Solved – How to implement a 2-D Gaussian Processes Regression through GPML (MATLAB)

gaussian processMATLABnormal distributionregression

I just touched Gaussian processes two weeks ago. I am not very familiar with the selection of a model and its hyperparameters. Here is the demo code that I run for a 2-D Gaussian processes regression. Its output is not what I expected.

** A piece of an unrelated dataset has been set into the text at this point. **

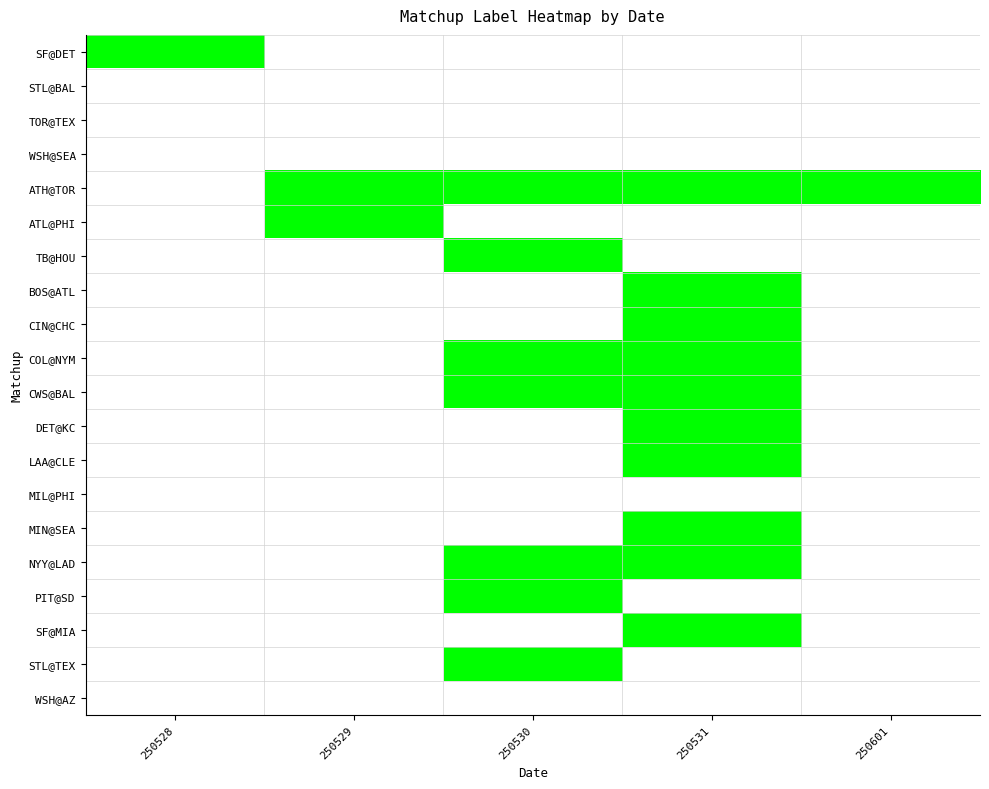

What is the difference between the highest and lowest values at 250530?

1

% produce the training set for regression.
% Here, the regression target Y is the sum of input.
X1train = linspace(-4.5,4.5,10);
X2train = linspace(-4.5,4.5,10);
X = [X1train' X2train'];
Y = sum(X,2);

% produce the test set for regression
Xtest = [1 2];

% set the hyperparameters
covfunc = {@covMaterniso, 3};
ell = 1/4; sf = 1;
hyp.cov = log([ell; sf]);
likfunc = @likGauss;
sn = 0.1;
hyp.lik = log(sn);

% implement regression
[ymu ys2 fmu fs2] = gp(hyp, @infExact, [], covfunc, likfunc, X, Y, Xtest);

The result is: ymu = 0.131695275851991, but what I expected is ymu = 1 + 2 = 3

Best Answer

This seems to be a modelling problem rather than an implementation problem. Let us plot the predictions (ymu) from your model and training data with more points:

%More testdata
[Xtest1, Xtest2] = meshgrid(-4.5:0.1:4.5, -4.5:0.1:4.5);
 Xtest = [Xtest1(:) Xtest2(:)];

% implement regression 
[ymu ys2 fmu fs2] = gp(hyp, @infExact, [], covfunc, likfunc, X, Y, Xtest);

pcolor(Xtest1,Xtest2, reshape(ymu,size(Xtest1)))
shading('flat')

Model prediction with length-scale parameter 0.25

The axes of the image represent the inputs Xtest1,Xtest2, and the color is the predicted mean. We see that the model output deviates from 0 only near the training points. This is due to the short length scale hyperparameter (ell) that causes the model to learn only short range phenomena. Let us try modifying that (all other code kept unchanged)

ell = 4

Model output with lengthscale parameter 4

Now the predicted output is much closer to your ground truth. Indeed, the prediction at $(1,2)$ is now $2.9$. It seems that (with the training data kept fixed), the longer the length-scale, the closer the prediction at your testpoint gets to 3.

Another observation is that all your training data are located at the $x_1=x_2$ line, so it is rather optimistic to hope that any model would learn what happens outside that line without making strong assumptions. Besides changing the hyperparameters, you could also play with adding training data at various other points, e.g., in a 2-dimensional grid.